S’il peut être surprenant que le rationnement continue d’avoir des conséquences plus de 70 ans plus tard, les effets bénéfiques de ces mesures étaient déjà bien connus. La plupart des historiens s’accordent sur le fait que le rationnement a contribué à améliorer la santé des Britanniques, notamment les plus pauvres, en leur offrant une alimentation plus variée et moins grasse.

Pendant la guerre, la mortalité infantile a diminué et l’espérance de vie (une fois exclues les morts violentes dues à la guerre) a augmenté. Les Britanniques ne s’y sont pas trompés, les trois quarts d’entre eux se déclarant satisfaits du rationnement en 1944.

Le gouvernement britannique de l’époque était également bien conscient que le rationnement n’était pas dangereux pour la santé des sujets de Sa Majesté. En 1939, peu avant l’introduction du rationnement, deux chercheurs de l’Université de Cambridge ont mené une étude consistant à se soumettre au rationnement.
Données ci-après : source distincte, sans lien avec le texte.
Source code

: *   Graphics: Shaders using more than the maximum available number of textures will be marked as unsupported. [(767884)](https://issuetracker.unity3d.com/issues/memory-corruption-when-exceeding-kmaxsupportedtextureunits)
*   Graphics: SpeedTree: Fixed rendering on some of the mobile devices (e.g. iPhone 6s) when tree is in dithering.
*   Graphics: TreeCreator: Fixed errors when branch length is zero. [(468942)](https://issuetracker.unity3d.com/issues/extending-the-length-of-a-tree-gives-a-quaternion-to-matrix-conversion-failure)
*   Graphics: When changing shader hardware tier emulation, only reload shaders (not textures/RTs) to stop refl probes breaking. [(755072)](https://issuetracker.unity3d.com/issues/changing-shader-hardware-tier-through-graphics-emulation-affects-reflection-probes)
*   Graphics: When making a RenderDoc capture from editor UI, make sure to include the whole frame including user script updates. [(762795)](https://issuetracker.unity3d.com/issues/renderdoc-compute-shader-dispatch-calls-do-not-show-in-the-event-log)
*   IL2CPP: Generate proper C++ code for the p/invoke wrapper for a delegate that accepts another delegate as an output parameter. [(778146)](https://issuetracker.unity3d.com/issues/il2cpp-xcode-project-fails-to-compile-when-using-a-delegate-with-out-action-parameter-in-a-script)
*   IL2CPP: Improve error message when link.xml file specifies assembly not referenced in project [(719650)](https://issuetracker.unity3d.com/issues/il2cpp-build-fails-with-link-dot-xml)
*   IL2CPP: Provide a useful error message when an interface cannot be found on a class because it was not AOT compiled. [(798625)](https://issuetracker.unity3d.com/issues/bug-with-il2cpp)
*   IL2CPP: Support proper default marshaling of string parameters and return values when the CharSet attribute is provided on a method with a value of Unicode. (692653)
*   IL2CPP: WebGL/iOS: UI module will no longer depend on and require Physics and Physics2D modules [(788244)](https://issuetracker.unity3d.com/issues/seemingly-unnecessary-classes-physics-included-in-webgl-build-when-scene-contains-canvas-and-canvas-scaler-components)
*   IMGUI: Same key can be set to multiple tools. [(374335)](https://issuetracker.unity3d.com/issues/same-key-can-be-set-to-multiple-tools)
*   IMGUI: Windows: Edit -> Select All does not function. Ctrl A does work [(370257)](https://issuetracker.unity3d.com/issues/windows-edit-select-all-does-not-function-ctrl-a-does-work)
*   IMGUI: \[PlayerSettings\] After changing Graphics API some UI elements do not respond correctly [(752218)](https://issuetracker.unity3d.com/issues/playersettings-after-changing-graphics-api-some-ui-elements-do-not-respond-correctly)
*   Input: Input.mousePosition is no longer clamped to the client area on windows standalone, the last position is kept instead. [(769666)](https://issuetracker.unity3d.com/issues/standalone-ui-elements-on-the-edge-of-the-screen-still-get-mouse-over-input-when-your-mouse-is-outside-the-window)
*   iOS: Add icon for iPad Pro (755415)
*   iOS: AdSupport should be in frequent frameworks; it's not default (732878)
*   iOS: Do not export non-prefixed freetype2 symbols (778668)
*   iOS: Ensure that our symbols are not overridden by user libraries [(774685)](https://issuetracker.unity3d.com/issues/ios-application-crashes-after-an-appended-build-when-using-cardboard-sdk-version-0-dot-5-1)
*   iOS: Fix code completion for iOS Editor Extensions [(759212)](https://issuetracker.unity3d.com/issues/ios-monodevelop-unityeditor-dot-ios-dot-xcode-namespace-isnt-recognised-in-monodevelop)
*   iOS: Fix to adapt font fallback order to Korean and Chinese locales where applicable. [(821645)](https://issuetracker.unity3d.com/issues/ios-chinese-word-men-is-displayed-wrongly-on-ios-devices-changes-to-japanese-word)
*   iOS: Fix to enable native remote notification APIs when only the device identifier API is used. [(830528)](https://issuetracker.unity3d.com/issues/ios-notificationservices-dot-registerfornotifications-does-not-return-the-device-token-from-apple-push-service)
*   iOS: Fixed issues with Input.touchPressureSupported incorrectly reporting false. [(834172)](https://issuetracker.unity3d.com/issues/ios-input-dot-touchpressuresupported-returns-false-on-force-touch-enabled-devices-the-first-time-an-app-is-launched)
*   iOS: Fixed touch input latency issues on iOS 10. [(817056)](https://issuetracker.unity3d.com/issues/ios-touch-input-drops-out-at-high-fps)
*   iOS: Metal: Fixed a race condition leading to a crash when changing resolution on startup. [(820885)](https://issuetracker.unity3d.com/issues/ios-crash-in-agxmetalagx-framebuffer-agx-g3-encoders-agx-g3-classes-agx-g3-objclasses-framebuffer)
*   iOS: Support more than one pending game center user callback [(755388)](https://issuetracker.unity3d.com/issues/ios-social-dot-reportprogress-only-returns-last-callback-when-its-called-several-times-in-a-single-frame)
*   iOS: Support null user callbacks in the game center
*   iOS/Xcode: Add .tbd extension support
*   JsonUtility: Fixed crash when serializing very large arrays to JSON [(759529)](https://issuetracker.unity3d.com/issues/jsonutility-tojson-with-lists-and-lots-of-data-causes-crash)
Ils ont conclu que le rationnement n’avait aucune conséquence négative sur leur santé, bien qu’il ait quelques effets secondaires : remarquable » augmentation des flatulences et augmentation de 250 % de la quantité d’excréments produits. Voici donc un fait que la glorieuse histoire de la résistance britannique au Blitz, la campagne de bombardements allemands, a préféré omettre : sous les bombes allemandes, les courageux Britanniques n’arrêtaient pas de péter.